Problem to solve. Across the data below, count every line where the string "sindicación" appears. Answer with the number alone.

Supplied records.
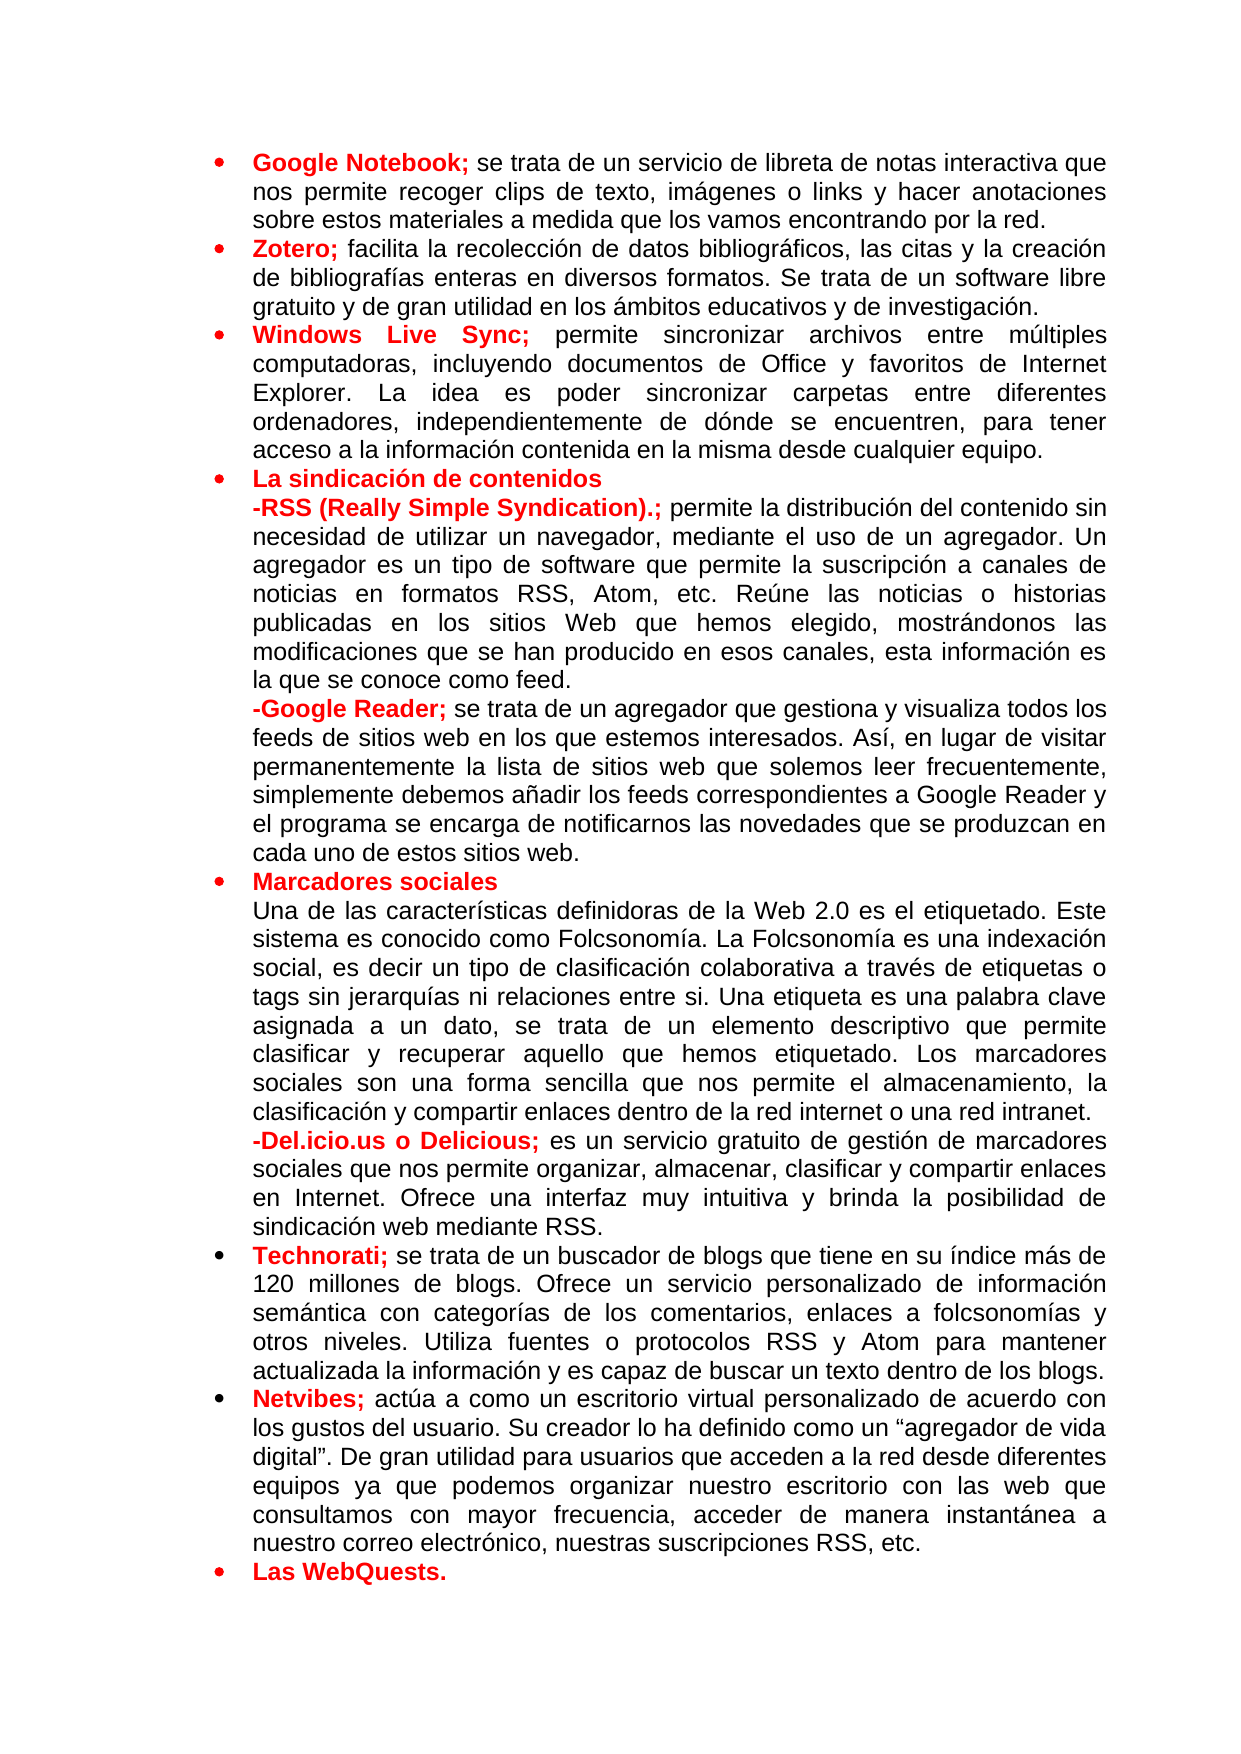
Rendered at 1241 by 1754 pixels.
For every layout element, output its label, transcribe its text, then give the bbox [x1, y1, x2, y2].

list -Google Reader; se trata de un agregador que gestiona y visualiza todos los feeds de sitios web en los que estemos interesados. Así, en lugar de visitar permanentemente la lista de sitios web que solemos leer frecuentemente, simplemente debemos añadir los feeds correspondientes a Google Reader y el programa se encarga de notificarnos las novedades que se produzcan en cada uno de estos sitios web. [252, 694, 1108, 867]
list Technorati; se trata de un buscador de blogs que tiene en su índice más de 120 millones de blogs. Ofrece un servicio personalizado de información semántica con categorías de los comentarios, enlaces a folcsonomías y otros niveles. Utiliza fuentes o protocolos RSS y Atom para mantener actualizada la información y es capaz de buscar un texto dentro de los blogs. [215, 1241, 1108, 1384]
list La sindicación de contenidos [215, 464, 1108, 493]
list -RSS (Really Simple Syndication).; permite la distribución del contenido sin necesidad de utilizar un navegador, mediante el uso de un agregador. Un agregador es un tipo de software que permite la suscripción a canales de noticias en formatos RSS, Atom, etc. Reúne las noticias o historias publicadas en los sitios Web que hemos elegido, mostrándonos las modificaciones que se han producido en esos canales, esta información es la que se conoce como feed. [252, 493, 1108, 694]
list -Del.icio.us o Delicious; es un servicio gratuito de gestión de marcadores sociales que nos permite organizar, almacenar, clasificar y compartir enlaces en Internet. Ofrece una interfaz muy intuitiva y brinda la posibilidad de sindicación web mediante RSS. [252, 1126, 1108, 1241]
list Marcadores sociales [215, 867, 1108, 896]
list Zotero; facilita la recolección de datos bibliográficos, las citas y la creación de bibliografías enteras en diversos formatos. Se trata de un software libre gratuito y de gran utilidad en los ámbitos educativos y de investigación. [215, 234, 1108, 320]
list Las WebQuests. [215, 1557, 1108, 1586]
list Google Notebook; se trata de un servicio de libreta de notas interactiva que nos permite recoger clips de texto, imágenes o links y hacer anotaciones sobre estos materiales a medida que los vamos encontrando por la red. [215, 148, 1108, 234]
list Windows Live Sync; permite sincronizar archivos entre múltiples computadoras, incluyendo documentos de Office y favoritos de Internet Explorer. La idea es poder sincronizar carpetas entre diferentes ordenadores, independientemente de dónde se encuentren, para tener acceso a la información contenida en la misma desde cualquier equipo. [215, 320, 1108, 464]
list Netvibes; actúa a como un escritorio virtual personalizado de acuerdo con los gustos del usuario. Su creador lo ha definido como un “agregador de vida digital”. De gran utilidad para usuarios que acceden a la red desde diferentes equipos ya que podemos organizar nuestro escritorio con las web que consultamos con mayor frecuencia, acceder de manera instantánea a nuestro correo electrónico, nuestras suscripciones RSS, etc. [215, 1384, 1108, 1557]
list Una de las características definidoras de la Web 2.0 es el etiquetado. Este sistema es conocido como Folcsonomía. La Folcsonomía es una indexación social, es decir un tipo de clasificación colaborativa a través de etiquetas o tags sin jerarquías ni relaciones entre si. Una etiqueta es una palabra clave asignada a un dato, se trata de un elemento descriptivo que permite clasificar y recuperar aquello que hemos etiquetado. Los marcadores sociales son una forma sencilla que nos permite el almacenamiento, la clasificación y compartir enlaces dentro de la red internet o una red intranet. [252, 896, 1108, 1126]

Task answer. 2